The oldest rotunda found near St. Peter’s Basilica was transformed into the Chapel of St. Andrew and decorated with a baldachin made of silver. The pope added three small chapels to the baptistery which was located there, dedicated to the Holy Cross, St. John the Evangelist and St. John the Baptist. The similarity between these chapels and analogous chapels built by the previous pope, Hilarius, around the Baptistery of San Giovanni in Laterano, cannot remain unnoticed. Thus, Symmachus created a complex alternative to the Lateran one. He also did not forget about St. Peter’s Basilica, which he had covered in marble, while its atrium was properly arranged and adorned with porticos, decorated with mosaics and marbles. In the center a fountain was placed, while an additional element nobilitating this place was the stairs enlarged with side tracts. Next to them the pope created two structures which served only him, the so-called Episcopia, meaning the bishop’s residence, which became the de facto foundation for the future Apostolic Palace, which in subsequent centuries would grow in stature to become the true papal residence. At Symmachus’s imitative the Church of San Pancrazio (Basilica of St. Pancracius Outside the Walls) was built on Janiculum Hill, along with accompanying buildings designated for pilgrims which had gathered there.

 

     

It was not until the year 506 that the situation in Rome calmed down. Theodoric was able to convince Lawrence to leave the city, while Symmachus gained all authority.

After the death of Symmachus, the following pope, Felix IV was chosen to a large extent by Theodoric the Great himself, who in this way wanted to prevent another papal diarchy.
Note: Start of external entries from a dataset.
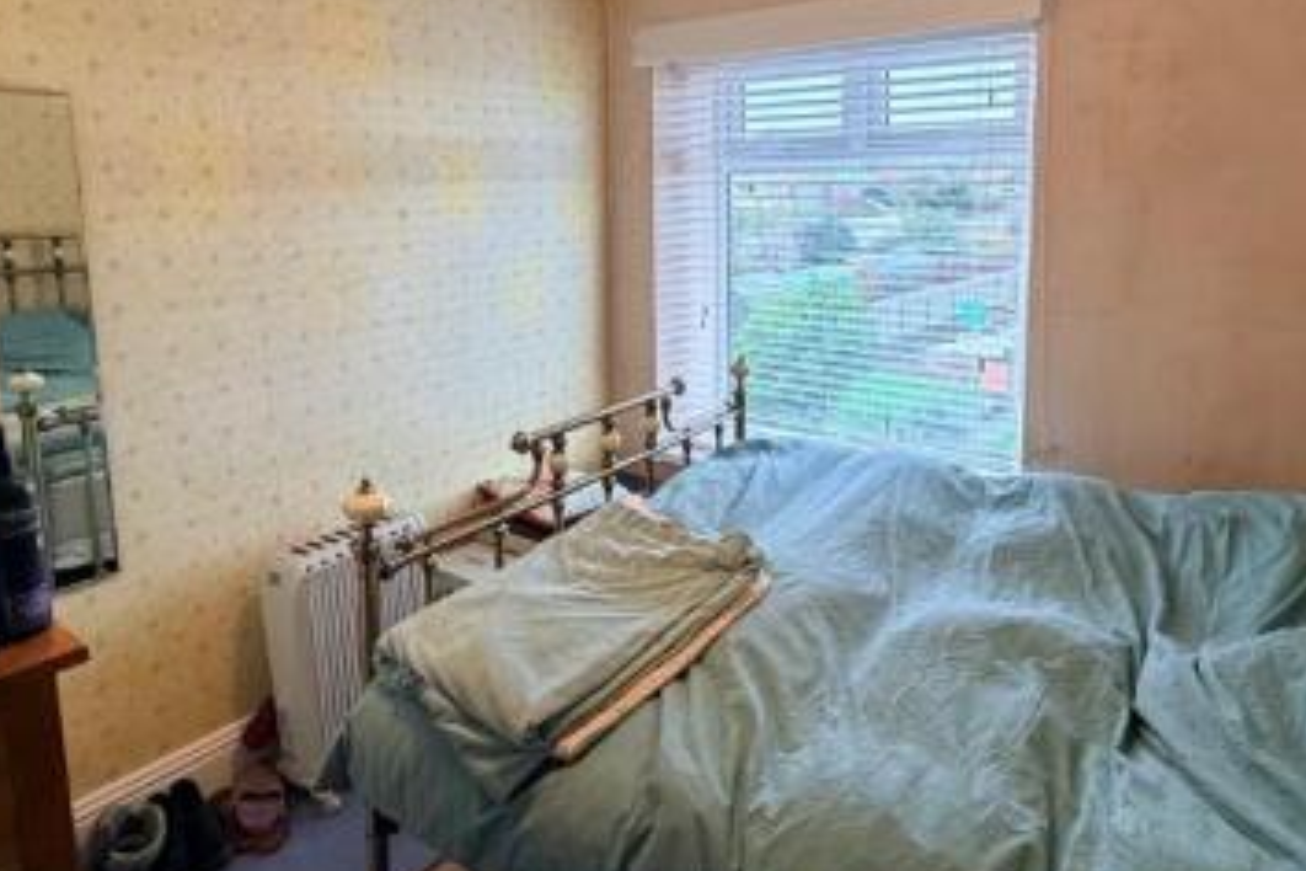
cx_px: 732
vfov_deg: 52.4
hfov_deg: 73.5
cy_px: 312
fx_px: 871
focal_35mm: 24
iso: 320
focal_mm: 2.22
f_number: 2.2
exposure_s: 1/50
In the Church documents from that time (Liber Pontificalis) there ae 28 titulae mentioned, meaning first titular churches situated in numerous points across Rome, mainly in densely populated and poor areas. Their patrons were generally martyrs connected with the city (e.g. St. Prisca, St. Sabina, St. Agnes, St. Pudenziana, St. Cecilia). At that time seven important pilgrim churches had also existed (San Pietro in Vaticano, San Paolo fuori le mura, San Lorenzo fuori le mura, San Sebastiano al catacombe, Santa Croce, San Giovanni in Laterano, Santa Maria Maggiore).